Question.3 (a) Why are angiosperms so called ? In which structures do the seeds develop ? Why are cotyledons considered an important part of seed ?
(b) Differentiate between the two categories of angiosperms giving an example of each. 


a. The term 'Angiosperm' has been derived from a greek composite word (angeion-, "case" or "casing", and sperma, "seed") which means "enclosed seeds". Thus, angiosperms mean those plants that produce seeds within an enclosure, i.e., they are fruiting plants.

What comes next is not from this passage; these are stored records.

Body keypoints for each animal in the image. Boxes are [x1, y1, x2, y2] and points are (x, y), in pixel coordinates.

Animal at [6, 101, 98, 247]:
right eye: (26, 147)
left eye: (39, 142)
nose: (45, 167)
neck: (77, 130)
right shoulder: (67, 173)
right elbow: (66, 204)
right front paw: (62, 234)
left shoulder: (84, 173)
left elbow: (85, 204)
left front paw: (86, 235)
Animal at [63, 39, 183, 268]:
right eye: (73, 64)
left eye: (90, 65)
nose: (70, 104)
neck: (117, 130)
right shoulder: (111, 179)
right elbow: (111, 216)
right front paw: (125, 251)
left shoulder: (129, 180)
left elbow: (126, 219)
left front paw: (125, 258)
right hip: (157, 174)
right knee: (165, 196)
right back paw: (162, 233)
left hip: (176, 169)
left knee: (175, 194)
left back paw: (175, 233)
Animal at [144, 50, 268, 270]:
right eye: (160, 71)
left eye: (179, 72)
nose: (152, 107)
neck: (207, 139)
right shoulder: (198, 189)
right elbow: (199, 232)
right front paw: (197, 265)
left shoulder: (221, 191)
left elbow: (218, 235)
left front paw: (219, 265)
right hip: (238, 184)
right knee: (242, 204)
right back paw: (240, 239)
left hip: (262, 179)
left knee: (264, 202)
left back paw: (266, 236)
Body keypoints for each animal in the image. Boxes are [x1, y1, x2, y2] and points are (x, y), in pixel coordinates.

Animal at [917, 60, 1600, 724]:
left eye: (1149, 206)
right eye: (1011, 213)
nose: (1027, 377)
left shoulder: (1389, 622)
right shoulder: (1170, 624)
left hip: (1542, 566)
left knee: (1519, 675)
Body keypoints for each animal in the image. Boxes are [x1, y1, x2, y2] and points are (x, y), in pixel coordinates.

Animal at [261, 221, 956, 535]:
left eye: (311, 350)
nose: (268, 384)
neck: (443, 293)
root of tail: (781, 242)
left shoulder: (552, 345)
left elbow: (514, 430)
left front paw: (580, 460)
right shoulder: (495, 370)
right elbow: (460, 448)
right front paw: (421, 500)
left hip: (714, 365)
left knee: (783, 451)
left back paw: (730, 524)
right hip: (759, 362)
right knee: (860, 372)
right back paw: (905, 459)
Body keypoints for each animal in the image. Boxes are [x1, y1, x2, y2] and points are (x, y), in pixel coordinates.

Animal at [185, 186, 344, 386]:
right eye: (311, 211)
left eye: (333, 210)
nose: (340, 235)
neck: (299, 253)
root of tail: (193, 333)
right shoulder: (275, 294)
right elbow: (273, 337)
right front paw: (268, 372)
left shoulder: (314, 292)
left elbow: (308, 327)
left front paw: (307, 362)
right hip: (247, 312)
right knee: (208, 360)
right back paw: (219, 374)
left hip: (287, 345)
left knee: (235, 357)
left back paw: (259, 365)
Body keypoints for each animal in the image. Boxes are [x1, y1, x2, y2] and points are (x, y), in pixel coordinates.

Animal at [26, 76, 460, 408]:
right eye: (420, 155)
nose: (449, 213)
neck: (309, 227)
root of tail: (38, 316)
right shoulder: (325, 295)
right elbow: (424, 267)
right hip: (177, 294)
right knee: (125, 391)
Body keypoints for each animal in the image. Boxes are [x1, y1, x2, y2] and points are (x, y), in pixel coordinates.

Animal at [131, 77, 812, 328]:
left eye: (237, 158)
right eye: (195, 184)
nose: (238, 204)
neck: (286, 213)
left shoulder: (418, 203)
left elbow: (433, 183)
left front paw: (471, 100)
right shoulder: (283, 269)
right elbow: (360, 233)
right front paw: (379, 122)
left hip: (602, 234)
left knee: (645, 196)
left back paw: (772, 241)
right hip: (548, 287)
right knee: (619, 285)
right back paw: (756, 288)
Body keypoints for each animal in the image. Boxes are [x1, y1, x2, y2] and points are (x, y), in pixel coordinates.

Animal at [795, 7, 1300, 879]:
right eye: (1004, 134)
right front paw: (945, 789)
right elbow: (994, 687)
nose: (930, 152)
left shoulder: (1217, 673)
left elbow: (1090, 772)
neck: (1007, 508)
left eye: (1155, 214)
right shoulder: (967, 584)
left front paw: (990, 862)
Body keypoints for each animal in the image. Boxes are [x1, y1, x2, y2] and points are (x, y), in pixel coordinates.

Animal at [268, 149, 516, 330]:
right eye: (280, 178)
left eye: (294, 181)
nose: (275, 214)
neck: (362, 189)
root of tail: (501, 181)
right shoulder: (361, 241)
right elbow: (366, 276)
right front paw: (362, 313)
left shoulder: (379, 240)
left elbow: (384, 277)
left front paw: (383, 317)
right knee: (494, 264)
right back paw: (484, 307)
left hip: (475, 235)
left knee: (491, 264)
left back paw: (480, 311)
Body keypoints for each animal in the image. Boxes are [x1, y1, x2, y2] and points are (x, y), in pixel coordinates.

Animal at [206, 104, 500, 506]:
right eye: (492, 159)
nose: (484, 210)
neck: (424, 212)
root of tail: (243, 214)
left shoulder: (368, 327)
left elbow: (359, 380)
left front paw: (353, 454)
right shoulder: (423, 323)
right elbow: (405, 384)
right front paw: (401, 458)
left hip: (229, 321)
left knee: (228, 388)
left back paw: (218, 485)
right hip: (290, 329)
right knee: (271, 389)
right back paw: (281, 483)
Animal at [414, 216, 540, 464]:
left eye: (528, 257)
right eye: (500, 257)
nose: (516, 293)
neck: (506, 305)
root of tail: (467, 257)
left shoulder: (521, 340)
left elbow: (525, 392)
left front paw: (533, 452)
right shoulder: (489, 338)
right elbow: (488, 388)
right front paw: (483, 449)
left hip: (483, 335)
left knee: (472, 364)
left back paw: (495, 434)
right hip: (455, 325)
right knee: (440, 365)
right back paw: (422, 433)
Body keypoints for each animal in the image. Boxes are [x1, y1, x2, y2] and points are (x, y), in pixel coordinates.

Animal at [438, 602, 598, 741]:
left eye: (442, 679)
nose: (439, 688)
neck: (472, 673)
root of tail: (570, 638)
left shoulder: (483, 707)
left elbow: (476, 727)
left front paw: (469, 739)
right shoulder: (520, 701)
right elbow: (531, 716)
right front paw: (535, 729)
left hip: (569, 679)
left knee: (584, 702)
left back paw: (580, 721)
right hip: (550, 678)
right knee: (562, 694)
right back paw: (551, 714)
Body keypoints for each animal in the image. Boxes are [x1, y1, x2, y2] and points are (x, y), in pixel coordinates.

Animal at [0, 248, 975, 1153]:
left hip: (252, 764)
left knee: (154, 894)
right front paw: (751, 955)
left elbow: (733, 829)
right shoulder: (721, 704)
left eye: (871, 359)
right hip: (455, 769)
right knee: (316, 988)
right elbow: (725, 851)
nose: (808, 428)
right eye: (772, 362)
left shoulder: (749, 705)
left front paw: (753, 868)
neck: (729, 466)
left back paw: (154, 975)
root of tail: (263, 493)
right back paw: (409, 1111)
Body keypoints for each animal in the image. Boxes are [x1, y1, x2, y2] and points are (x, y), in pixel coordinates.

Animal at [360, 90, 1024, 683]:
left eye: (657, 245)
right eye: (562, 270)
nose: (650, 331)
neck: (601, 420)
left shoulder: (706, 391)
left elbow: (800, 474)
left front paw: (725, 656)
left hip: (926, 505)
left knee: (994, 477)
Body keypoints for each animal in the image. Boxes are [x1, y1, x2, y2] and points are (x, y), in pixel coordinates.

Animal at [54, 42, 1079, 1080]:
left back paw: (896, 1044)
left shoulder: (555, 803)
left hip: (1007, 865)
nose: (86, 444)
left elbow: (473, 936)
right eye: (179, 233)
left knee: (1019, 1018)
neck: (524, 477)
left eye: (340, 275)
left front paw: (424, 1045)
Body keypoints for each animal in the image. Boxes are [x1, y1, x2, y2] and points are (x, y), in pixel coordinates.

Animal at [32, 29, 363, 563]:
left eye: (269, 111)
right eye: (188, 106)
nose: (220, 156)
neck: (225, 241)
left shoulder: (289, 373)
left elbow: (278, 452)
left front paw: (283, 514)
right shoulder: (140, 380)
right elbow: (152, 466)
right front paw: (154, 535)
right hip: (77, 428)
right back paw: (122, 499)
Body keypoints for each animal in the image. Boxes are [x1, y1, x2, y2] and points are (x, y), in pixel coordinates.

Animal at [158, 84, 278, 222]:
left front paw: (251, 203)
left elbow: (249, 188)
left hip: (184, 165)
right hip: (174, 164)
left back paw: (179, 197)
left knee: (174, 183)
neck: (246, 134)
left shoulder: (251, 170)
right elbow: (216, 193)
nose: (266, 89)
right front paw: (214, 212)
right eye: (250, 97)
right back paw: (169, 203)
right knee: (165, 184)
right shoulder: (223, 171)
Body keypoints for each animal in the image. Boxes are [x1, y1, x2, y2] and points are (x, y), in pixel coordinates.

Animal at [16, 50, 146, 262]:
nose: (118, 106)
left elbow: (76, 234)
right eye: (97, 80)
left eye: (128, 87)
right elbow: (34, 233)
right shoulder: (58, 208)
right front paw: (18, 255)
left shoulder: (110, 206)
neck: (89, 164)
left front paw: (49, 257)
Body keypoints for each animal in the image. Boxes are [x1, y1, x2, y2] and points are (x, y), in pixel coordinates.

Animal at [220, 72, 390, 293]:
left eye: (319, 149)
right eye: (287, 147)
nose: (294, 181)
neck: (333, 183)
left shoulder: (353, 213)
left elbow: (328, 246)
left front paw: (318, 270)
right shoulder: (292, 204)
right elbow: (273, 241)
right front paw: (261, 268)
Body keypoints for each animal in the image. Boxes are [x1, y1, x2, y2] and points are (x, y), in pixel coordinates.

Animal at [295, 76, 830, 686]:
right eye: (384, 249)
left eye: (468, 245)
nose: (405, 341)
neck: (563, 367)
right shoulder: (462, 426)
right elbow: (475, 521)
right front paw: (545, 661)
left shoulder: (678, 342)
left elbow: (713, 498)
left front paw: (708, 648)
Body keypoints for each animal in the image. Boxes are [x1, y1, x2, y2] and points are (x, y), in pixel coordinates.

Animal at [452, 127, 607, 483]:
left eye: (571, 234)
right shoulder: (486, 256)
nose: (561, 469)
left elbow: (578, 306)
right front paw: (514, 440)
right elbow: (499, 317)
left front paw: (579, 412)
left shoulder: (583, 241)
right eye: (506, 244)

Angiosperms have a carpel that encloses developing seeds that may turn into a fruit, i.e., their reproductive structures are flowers in which the ovules are enclosed in an ovary.

cotyledon is part of the embryo within the seed of the plant. They are the first part of the plants to emerge from the soil and give way to other plant growth. Some cotyledons may last only for few days, while others may last for years.

The cotyledons are important for the new growing plant because they contain the stored food from the seed which is required for the initial burst of energy to grow.

b. Two categories of Angiosperms are-Dicots and Monocots
The seeds of these plants have two cotyledons. The seeds of these plants have a single cotyledon.
The dicot plants mostly have tap root system. Monocot plants mostly have fibrous root system.
The leaves have reticulate venation. The leaves have parallel venation.
Examples include roses, peas, sunflowers, oaks, etc. Examples include lilies, orchids, agaves, etc.